VW-Aufsichtsrat bleibt im Diesel-Skandal unter Druck – wer trägt die Verantwortung?
Türkan MargrafVW-Aufsichtsrat bleibt im Diesel-Skandal unter Druck – wer trägt die Verantwortung?
Der Aufsichtsrat von Volkswagen steht weiterhin wegen seines Umgangs mit dem Diesel-Abgasskandal in der Kritik. Schlüsselfiguren, darunter ehemalige Führungskräfte und aktuelle Manager, bleiben wegen ihrer Rolle in der Krise unter Untersuchung.
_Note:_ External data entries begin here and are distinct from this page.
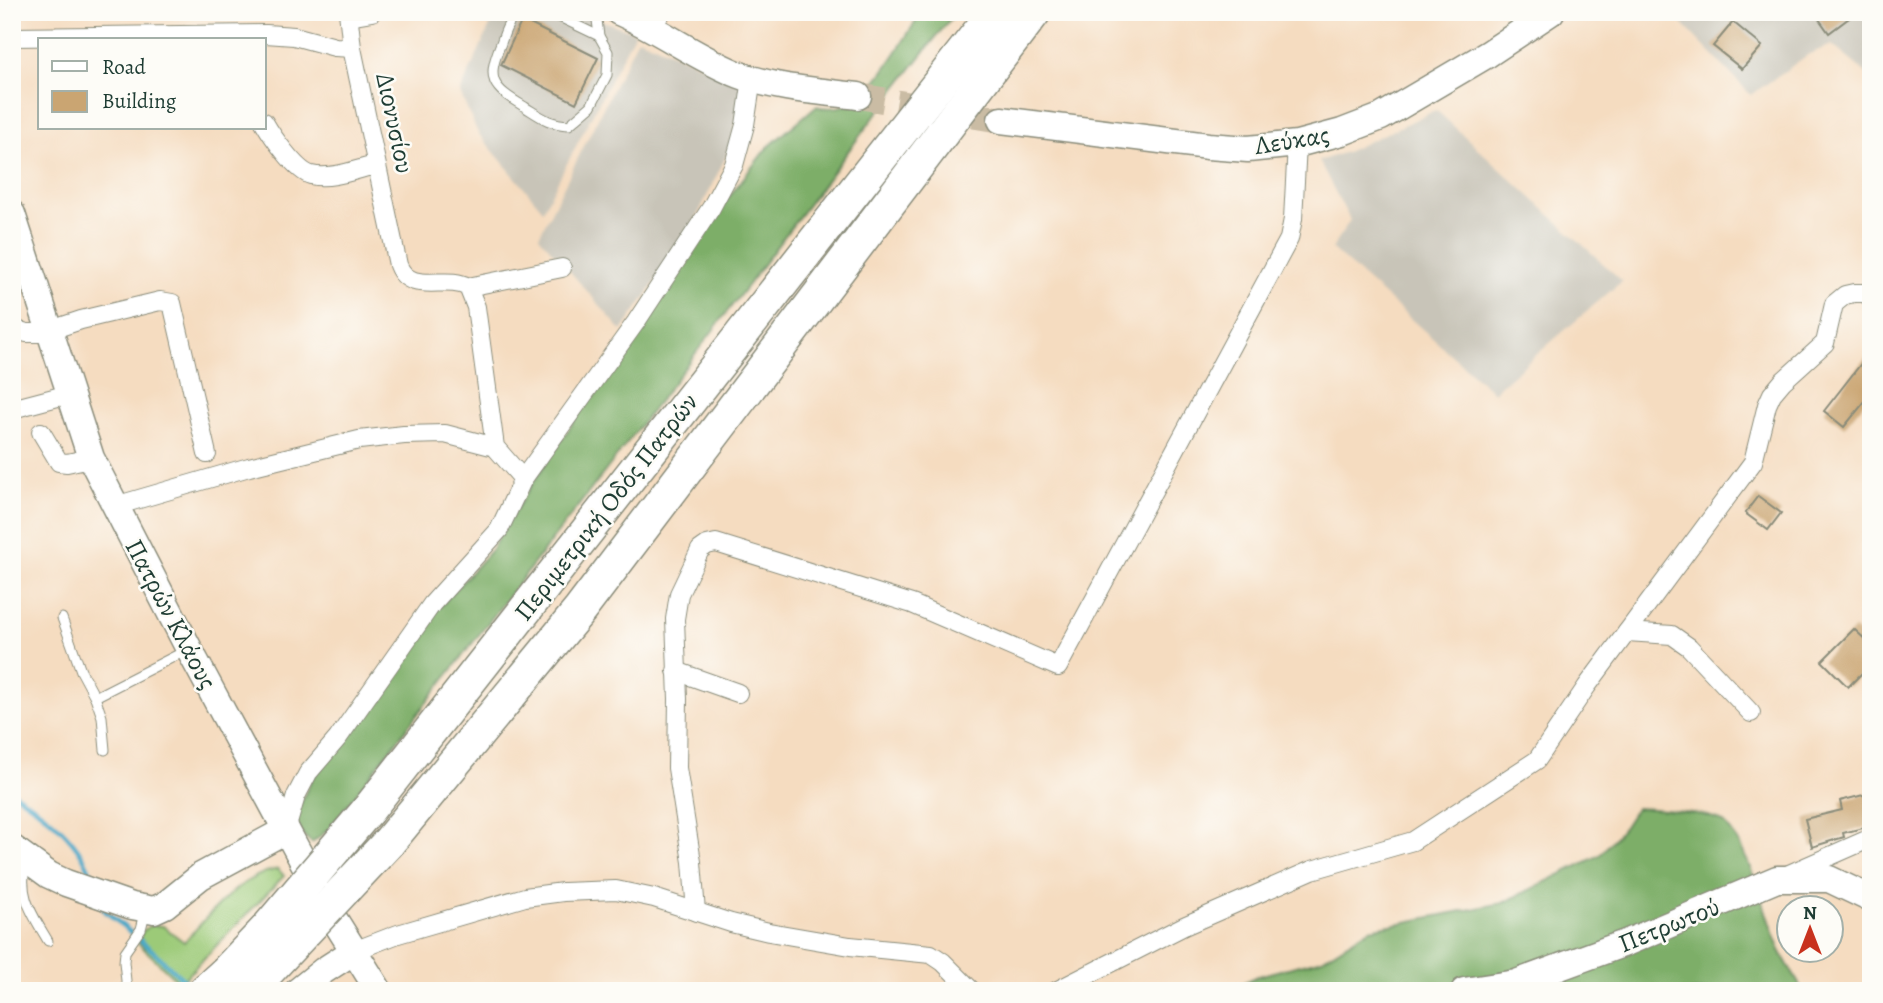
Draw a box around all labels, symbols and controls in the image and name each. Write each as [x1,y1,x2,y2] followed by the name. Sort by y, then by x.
[38,38,266,130] legend
[102,53,146,81] text: Road
[367,70,423,176] street label: Διονυσίου
[102,87,177,115] text: Building
[1251,117,1332,163] street label: Λεύκας
[506,386,706,628] street label: Περιμετρική Οδός Πατρών
[117,533,225,695] street label: Πατρών Κλάους
[1613,889,1725,961] street label: Πετρωτού
[1774,894,1844,964] north arrow
[1803,900,1817,926] text: N

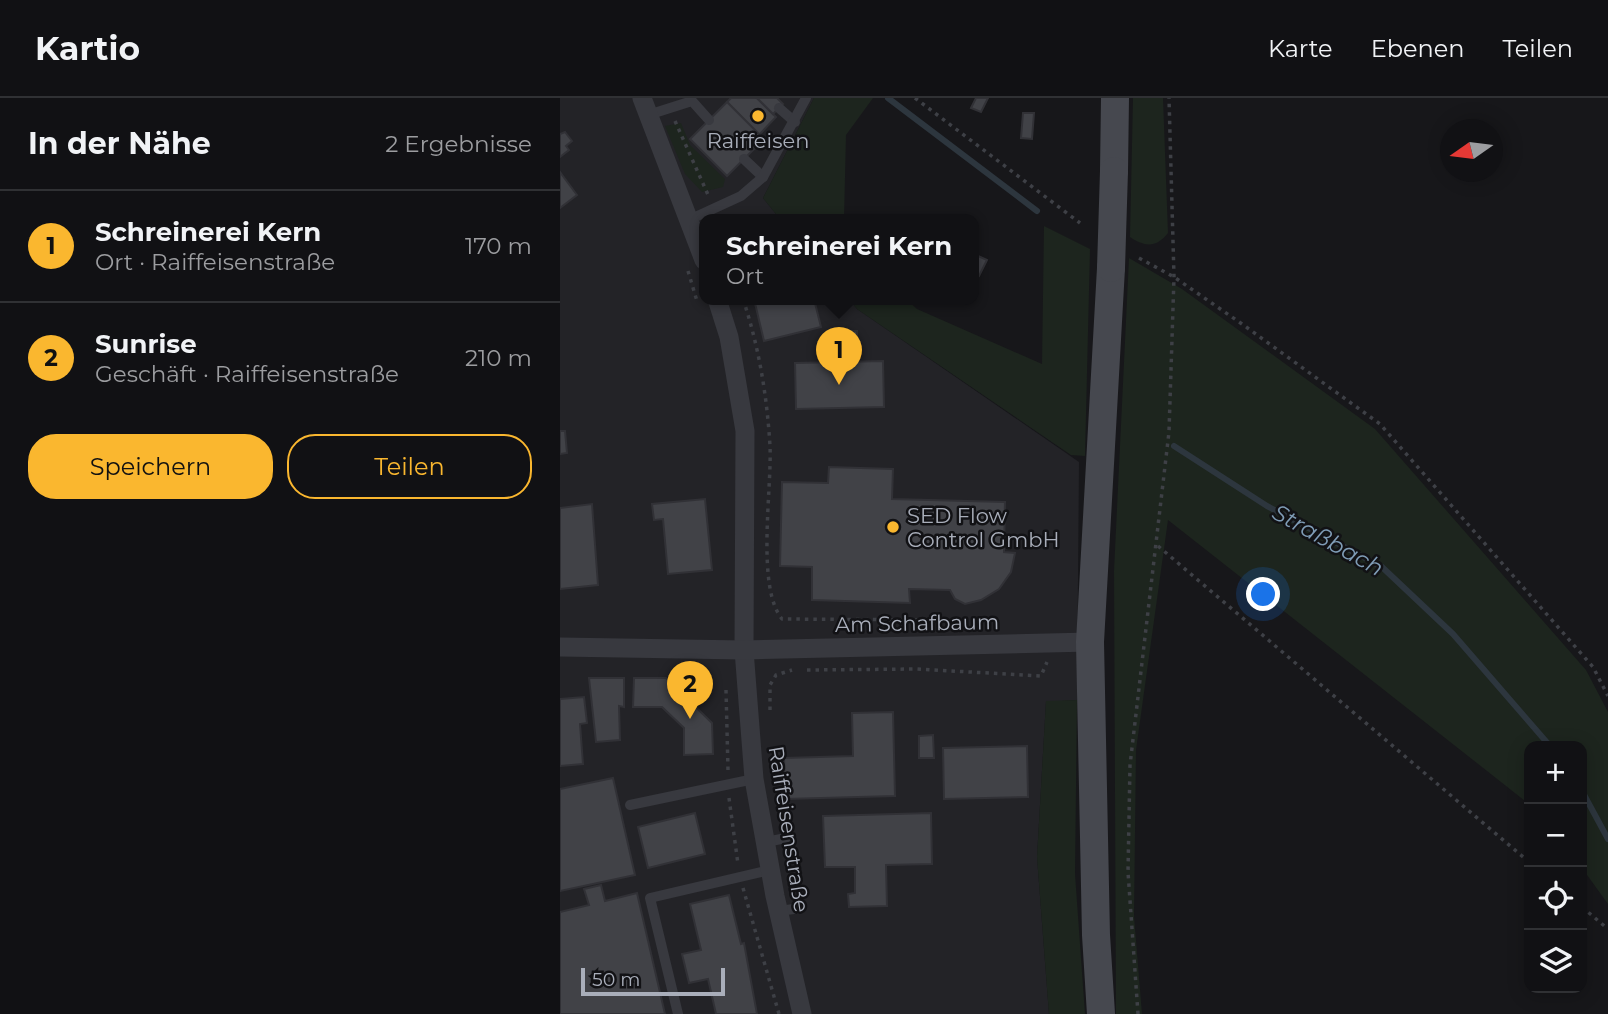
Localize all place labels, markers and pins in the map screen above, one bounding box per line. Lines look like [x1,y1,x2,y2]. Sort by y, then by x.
marker: Raiffeisen [750,108,766,124]
place label: Raiffeisen [707,128,809,153]
pin: 1 [816,327,862,385]
place label: SED Flow Control GmbH [907,503,1060,552]
marker: SED Flow Control GmbH [885,519,901,535]
pin: 2 [667,661,713,719]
Die Folgen des Skandals prägen nach wie vor die Führung und Ausrichtung des Konzerns.
Ferdinand Piëch galt einst als Patriarch der Volkswagen Group. Sein Machtkampf mit Martin Winterkorn markierte eine Phase innerbetrieblicher Spannungen. Winterkorn trat später zurück, nachdem der Abgasskandal ans Licht gekommen war.
Ein VW-Abgasexperte informierte Winterkorn und den damaligen Markenchef Herbert Diess am 27. Juli 2015 über die manipulierte Software. Winterkorn wusste mindestens zwei Monate vor der öffentlichen Enthüllung des Skandals von der Betrugssoftware. Die Software betraf weltweit rund 11 Millionen Fahrzeuge.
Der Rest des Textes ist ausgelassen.